Methodology notes & limitations¶
- Single-task framing. Each tau-bench
tXXXXis one customer task. We treat the full call sequence as one trajectory and ignore turn boundaries inside a conversation. Multi-task agents would need a different windowing strategy. - Window choice. W = 4 is the smallest window that keeps
log W = 1.386enough resolution to detect 0.3-nats moves. Larger W (8, 16) makes collapse harder to detect because window-internal averaging smooths the signal; smaller W is too noisy. - Cause attribution is out of scope. We do not claim that tool distribution collapse causes task failure. We only show that the signal exists, varies systematically by model and task family, and is cheap to compute.
- Sonnet 3.5 New ≠ Sonnet 4.5/4.6. The tau-bench dataset shipped with Sonnet 3.5 New. Numbers may differ on more recent Sonnet checkpoints.

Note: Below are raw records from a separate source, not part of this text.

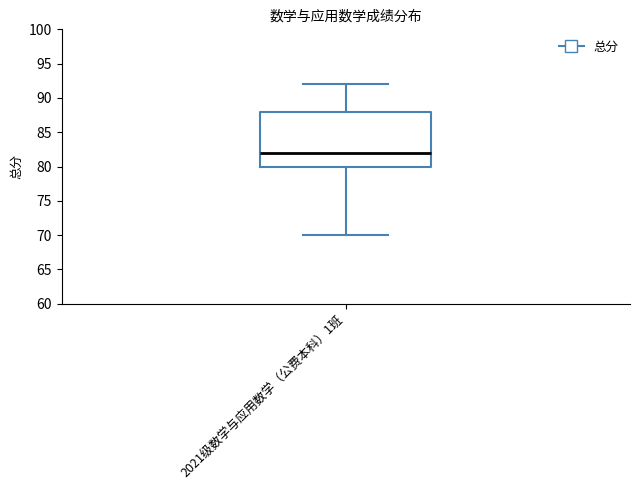

Read this box plot against the y-axis: the position of the median line, the range covered by the box, and the ends of both whiskers. The values are not printed on the chart, so give them approximately, as read against the axis.

median 82, box 80 to 88, whiskers 70 to 92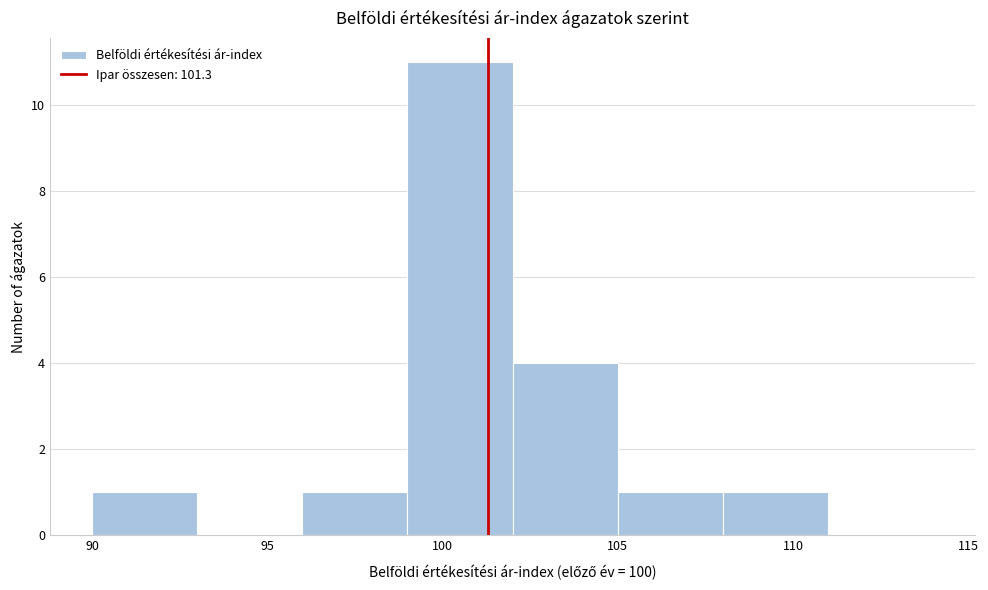

Reading left to right, list every bar in this chart as the range it spans on the x-axis followed by its height. The values are not printed on the chart, so give them approximately, as read against the axis.

90 to 93: 1
93 to 96: 0
96 to 99: 1
99 to 102: 11
102 to 105: 4
105 to 108: 1
108 to 111: 1
111 to 114: 0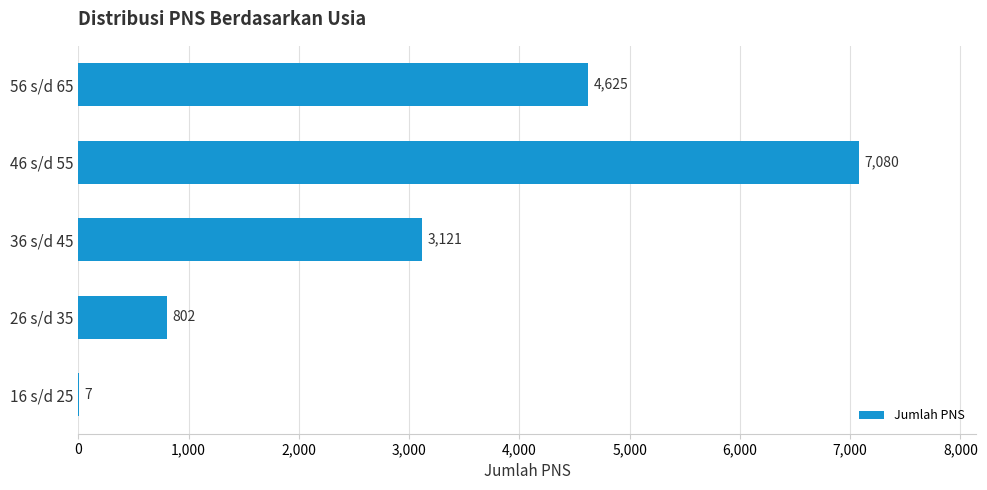

Count the number of data series in this chart.

1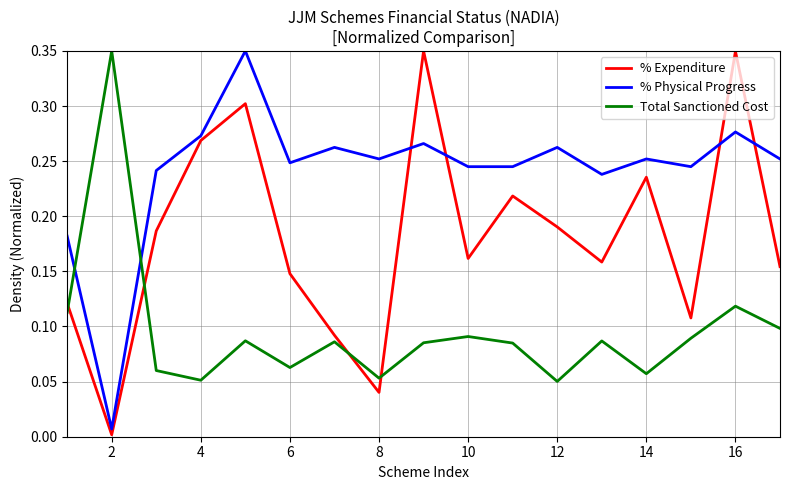

How many lines are shown in the chart?

3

- n is not enormous. 812 scorable trajectories is enough to see directional differences but not enough for statistical significance claims at the per-tool level. Treat the percentages as descriptive, not inferential.
Data and code¶
- Measurement script:
research/tau_bench_drift/analyze.py - Visualization script:
research/tau_bench_drift/visualize.py - Reproduction guide:
research/tau_bench_drift/README.md - Drift detector source:
src/aegis/core/drift.py(Aegis core) - Raw tau-bench data: sierra-research/tau-bench historical_trajectories
- Aegis repo: github.com/Acacian/aegis
If you want the per-trajectory JSON (812 rows × 13 columns), open an issue on the repo.